【サプライズ(米アリゾナ州)1日(日本時間2日)=高山通史】レンジャーズ・ダルビッシュ有投手(25)が自由奔放なマイペース仕上げを容認され、初実戦へ向けての準備を完了した。キャンプイン後、初の紅白戦登板を翌日に控え、球団職員を捕手に見立てて「準投球練習」を実施。日本ハム時代と同じ独自のメニューを行った。メジャーは投手の球数の管理に神経質だが、レ軍は調整法についてダルビッシュに一任する見解を示した。2日(日本時間3日)の紅白戦から第1歩を踏み出す。

 ダルビッシュがおもむろに、右腕を豪快に振り始めた。投手全員が引き揚げた後、アメフト用の芝生のグラウンドが試運転の舞台になった。全体メニューが終了して静まり返った中で、キャンプをサポートする渡部国際スカウト相手にキャッチボールを開始した。少しずつ距離を伸ばし、最長約70メートルの遠投。今度は距離を縮めてバッテリー間と変わらないような位置までくると、同スカウトを座らせた。

 平地でウオーミングアップ用シューズで16球。キャッチボールの域を越えた力の入れ具合で、スライダーなども交えて投げ込んだ。日本ハム在籍時もトレーナーを相手に、よく行っていた「ルーティン」の1つ。紅白戦に備え、遠投も含めて約60球の肩慣らしをした。日本では当然だったが、監視と管理が徹底され、投手の調整が画一化されているのがメジャー。“禁じ手”の自己流調整だった。

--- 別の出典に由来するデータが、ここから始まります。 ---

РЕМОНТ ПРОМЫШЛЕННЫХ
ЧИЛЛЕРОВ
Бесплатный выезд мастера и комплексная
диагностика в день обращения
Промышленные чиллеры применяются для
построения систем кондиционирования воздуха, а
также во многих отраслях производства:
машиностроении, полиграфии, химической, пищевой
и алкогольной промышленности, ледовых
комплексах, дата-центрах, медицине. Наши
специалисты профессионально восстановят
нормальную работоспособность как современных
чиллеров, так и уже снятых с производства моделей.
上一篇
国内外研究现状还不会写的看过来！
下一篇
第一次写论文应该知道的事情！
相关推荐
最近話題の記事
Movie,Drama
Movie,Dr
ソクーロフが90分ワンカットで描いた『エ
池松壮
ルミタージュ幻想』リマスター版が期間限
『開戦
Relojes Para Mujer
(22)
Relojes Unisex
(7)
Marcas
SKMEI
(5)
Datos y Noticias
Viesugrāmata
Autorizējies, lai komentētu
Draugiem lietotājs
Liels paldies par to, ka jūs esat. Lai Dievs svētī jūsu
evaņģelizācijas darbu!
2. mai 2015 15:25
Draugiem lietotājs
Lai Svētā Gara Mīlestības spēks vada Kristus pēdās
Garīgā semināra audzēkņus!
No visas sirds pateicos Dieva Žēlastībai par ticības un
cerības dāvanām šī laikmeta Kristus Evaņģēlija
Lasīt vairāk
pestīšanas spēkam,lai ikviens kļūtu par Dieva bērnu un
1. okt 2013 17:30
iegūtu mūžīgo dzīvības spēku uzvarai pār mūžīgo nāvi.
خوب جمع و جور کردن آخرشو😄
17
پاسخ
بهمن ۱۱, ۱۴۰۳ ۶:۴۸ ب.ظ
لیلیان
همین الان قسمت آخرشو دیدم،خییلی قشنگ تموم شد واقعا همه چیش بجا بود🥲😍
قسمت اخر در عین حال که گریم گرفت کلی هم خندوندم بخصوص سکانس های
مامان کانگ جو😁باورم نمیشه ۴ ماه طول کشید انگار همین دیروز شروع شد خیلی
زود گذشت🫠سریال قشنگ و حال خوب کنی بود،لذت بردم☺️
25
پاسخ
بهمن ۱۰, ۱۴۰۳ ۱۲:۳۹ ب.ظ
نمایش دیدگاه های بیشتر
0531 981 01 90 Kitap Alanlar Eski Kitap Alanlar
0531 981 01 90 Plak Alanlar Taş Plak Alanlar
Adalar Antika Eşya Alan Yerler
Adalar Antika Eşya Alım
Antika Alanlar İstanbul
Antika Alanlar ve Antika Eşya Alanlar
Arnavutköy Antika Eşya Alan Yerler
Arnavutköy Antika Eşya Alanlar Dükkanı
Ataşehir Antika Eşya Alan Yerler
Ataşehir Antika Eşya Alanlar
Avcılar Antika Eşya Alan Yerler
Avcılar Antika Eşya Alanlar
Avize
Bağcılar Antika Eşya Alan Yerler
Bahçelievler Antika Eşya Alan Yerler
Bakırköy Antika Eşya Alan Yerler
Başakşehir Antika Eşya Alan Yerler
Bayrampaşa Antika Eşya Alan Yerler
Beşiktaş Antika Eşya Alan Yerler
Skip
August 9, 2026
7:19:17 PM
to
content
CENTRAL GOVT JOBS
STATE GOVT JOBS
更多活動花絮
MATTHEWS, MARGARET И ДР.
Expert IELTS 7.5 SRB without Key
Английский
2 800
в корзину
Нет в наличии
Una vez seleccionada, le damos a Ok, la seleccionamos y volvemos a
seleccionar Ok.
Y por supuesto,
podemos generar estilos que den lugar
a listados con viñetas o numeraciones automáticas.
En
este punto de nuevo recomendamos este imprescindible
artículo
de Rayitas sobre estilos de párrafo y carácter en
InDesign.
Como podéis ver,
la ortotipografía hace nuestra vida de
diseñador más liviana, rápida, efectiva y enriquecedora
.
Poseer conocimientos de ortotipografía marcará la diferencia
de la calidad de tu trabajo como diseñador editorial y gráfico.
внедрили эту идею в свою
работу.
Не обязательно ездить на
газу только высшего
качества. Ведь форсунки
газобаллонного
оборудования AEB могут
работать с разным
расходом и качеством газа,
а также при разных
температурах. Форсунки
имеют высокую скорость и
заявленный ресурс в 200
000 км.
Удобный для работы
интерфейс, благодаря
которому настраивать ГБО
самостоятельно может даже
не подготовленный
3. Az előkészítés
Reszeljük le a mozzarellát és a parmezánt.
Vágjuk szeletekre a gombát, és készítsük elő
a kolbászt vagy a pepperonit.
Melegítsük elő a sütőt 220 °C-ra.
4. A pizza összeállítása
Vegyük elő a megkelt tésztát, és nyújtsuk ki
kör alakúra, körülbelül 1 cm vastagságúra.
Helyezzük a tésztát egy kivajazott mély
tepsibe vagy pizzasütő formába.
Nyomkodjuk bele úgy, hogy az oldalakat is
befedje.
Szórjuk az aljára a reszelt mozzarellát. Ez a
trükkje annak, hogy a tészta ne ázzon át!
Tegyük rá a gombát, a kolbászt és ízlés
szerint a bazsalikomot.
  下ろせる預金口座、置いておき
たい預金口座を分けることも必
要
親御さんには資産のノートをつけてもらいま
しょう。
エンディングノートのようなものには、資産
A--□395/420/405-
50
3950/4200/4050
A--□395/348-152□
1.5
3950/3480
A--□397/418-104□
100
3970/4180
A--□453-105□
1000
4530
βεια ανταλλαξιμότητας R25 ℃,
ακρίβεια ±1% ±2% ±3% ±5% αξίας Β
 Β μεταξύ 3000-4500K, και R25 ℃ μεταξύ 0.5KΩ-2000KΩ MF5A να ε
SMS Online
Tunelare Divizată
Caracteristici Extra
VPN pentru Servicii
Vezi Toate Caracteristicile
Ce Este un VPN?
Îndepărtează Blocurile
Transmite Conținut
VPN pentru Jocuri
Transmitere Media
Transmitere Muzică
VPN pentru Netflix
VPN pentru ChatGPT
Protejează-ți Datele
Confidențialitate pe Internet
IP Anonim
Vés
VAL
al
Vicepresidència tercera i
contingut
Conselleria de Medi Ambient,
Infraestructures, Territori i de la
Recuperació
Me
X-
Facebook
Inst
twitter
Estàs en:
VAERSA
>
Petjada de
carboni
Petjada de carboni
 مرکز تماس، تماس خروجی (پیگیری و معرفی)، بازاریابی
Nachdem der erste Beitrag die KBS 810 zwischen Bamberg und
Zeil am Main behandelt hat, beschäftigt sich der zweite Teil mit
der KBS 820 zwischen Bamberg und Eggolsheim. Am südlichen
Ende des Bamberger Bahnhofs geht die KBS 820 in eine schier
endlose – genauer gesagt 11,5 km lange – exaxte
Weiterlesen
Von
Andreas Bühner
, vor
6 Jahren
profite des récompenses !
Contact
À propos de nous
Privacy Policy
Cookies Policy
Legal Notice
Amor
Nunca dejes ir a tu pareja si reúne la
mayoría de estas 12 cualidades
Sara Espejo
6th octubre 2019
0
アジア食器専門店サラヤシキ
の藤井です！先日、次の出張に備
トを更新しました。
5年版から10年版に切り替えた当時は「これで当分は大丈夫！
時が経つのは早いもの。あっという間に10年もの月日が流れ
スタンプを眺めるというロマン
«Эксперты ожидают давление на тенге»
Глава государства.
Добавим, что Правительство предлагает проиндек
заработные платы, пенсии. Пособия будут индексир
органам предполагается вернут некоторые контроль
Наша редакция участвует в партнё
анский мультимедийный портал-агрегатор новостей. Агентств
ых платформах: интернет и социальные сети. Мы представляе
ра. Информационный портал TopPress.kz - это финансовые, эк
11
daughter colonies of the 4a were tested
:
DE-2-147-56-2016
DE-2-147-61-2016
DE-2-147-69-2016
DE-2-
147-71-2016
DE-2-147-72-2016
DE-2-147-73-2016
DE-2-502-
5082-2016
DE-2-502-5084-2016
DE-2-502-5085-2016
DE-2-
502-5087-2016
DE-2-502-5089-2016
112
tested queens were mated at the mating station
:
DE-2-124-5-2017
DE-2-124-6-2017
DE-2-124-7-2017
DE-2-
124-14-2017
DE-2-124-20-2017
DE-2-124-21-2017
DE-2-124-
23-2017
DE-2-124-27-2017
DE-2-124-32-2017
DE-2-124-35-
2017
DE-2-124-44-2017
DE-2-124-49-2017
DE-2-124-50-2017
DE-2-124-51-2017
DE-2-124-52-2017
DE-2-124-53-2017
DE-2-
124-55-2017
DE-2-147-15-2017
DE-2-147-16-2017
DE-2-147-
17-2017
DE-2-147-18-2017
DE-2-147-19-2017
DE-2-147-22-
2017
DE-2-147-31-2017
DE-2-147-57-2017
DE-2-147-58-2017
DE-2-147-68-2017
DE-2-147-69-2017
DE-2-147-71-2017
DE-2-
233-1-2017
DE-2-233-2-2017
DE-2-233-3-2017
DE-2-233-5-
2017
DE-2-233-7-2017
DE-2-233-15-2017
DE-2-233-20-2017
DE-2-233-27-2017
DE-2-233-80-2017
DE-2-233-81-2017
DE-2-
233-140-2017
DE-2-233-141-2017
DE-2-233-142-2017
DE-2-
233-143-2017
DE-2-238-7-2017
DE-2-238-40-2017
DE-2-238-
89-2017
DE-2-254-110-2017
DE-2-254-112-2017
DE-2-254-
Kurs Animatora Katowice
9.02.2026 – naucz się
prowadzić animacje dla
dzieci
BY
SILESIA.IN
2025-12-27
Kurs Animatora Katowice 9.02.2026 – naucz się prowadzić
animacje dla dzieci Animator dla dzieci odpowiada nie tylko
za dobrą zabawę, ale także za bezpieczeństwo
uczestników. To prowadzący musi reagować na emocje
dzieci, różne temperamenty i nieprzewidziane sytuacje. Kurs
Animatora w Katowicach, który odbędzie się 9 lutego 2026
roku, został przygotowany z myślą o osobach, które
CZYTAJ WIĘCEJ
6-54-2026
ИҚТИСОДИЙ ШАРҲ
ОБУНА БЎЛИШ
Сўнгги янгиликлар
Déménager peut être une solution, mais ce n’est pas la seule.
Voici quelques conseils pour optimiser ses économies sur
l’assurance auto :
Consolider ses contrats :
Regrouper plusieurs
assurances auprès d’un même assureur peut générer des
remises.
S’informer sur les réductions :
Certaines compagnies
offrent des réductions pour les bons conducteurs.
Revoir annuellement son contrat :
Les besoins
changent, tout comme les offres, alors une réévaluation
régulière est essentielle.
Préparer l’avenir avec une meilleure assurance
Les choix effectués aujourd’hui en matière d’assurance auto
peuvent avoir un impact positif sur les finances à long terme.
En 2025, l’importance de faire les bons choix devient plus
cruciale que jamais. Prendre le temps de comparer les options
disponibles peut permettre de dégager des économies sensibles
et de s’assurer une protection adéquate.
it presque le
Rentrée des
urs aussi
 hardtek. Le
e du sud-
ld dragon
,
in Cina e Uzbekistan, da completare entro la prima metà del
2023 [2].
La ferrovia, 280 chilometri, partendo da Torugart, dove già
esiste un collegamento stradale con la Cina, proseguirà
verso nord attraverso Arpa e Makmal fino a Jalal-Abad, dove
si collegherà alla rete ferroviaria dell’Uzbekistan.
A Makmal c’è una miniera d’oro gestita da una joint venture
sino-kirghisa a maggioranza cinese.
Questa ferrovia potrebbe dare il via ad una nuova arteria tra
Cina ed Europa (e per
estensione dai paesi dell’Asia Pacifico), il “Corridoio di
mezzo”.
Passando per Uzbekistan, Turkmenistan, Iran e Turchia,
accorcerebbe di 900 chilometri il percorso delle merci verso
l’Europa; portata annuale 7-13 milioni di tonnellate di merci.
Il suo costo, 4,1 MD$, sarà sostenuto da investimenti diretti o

 事前にコーチ陣らへ申し出て、許可されていた。そのシーンを視察していたのが、獲得に尽力した1人のオリックスで投手コーチ経験を持つジム・コルボーン環太平洋スカウト(68)だ。「個人的練習で、必要なら投げてもいいと言ってある。球数とか距離を制限する必要はない」。そんな日本スタイルの理解者の意見も反映されているもよう。戸惑いなく自分を貫ける土台が、既に整っていた。

 肘と肩は「消耗品」という考えが根強い大リーグでは、珍しい放任主義だ。レッドソックス入団時の松坂は、首脳陣が一挙手一投足をチェック。一般的なメジャー投手の調整法から逸脱しないよう、監視されていた。レ軍のおおらかなチームカラーの追い風を受け、ダルビッシュは初実戦へ「和洋折衷」でノビノビと、自分らしくスタンバイ。紅白戦3番手で1イニング限定の予定でベールを脱ぐ。

 ◆ダルビッシュの調整法

 1つのパターンにこだわることなく、状況に応じた引き出しを多数、持っているのが特長だ。昨季に限れば中5日、中6日などの登板間隔の変化に左右されず、主に先発する3日前に1度だけブルペン入りするのが基本スタイルだった。体の疲労度などの状態によって、その前後のランニング、ウエートトレーニングのメニューの負荷増減、変更をする。ベストパフォーマンスを発揮できるように逆算をして、登板まで仕上げていく。その過程で投球時の体の動き、動かし方を確認するために平地で、相手を座らせてキャッチボールを行うのも独特の手法の1つだ。